W TYM ROKU, według światowych prognoz, nadwyżka produkcyjna miedzi może wynieść ponad 250 tys. ton. Natomiast zużycie tego metalu w 1999 roku najprawdopodobniej stanowić będzie około 11,6 mln ton. Z kolei światowa produkcja wynieść ma prawie 11,2 mln ton, nie licząc wyrobów pochodzących z krajów byłego Związku Radzieckiego. Gdyby je do ogólnej puli dorzucić, wówczas byłoby to dodatkowe ponad 670 tys. ton tego metalu.

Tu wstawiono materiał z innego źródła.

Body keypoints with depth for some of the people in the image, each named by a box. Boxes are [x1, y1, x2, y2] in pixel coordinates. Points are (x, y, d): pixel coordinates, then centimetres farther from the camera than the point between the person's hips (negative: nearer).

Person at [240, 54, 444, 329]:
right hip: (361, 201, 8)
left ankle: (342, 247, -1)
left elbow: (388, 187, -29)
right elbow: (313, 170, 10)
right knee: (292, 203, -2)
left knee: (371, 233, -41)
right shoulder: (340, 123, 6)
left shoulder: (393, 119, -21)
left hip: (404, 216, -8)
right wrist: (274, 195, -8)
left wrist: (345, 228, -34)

ZUPEŁNIE odwrotnie zachowują się notowania ropy na światowych rynkach. Ceny tego surowca w ostatnim czasie tracą na wartości. Część specjalistów jest nieco zdumiona tym faktem.

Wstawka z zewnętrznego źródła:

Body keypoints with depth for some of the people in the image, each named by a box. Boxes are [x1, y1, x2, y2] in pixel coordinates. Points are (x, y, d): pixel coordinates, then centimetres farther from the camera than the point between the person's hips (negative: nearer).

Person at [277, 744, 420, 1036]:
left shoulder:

JESZCZE kilka tygodni temu analitycy ostrzegali, że pod koniec roku powinniśmy spodziewać się wzrostu kursu ropy do poziomu nawet 30 dolarów za baryłkę. Jednak na razie do tego nie doszło, w czym spora zasługa informacji napływających z Iraku i Stanów Zjednoczonych. Najpierw dowiedzieliśmy się, że Irak wznowi eksport ropy. Kraj ten dostał bowiem zezwolenie na wyekspediowanie w ciągu najbliższego pół roku ropy o łącznej wartości prawie 5,3 mld dolarów (zdecydowała o tym Rada Bezpieczeństwa Organizacji Narodów Zjednoczonych). Kolejnym równie ważnym czynnikiem, który wpłynął na przecenę ropy, była wiadomość o wzroście zapasów tego surowca w Stanach Zjednoczonych. Ostatnio przyzwyczailiśmy się do informacji zupełnie odwrotnych, czyli ostrzegających przed spadkiem zapasów.

SPADAJĄCE ceny ropy naftowej na światowych giełdach nie zachęcają krajowych producentów i dystrybutorów do wprowadzania kolejnych podwyżek cen paliw. Jednak mało prawdopodobne jest, byśmy doczekali się obniżki ich cen.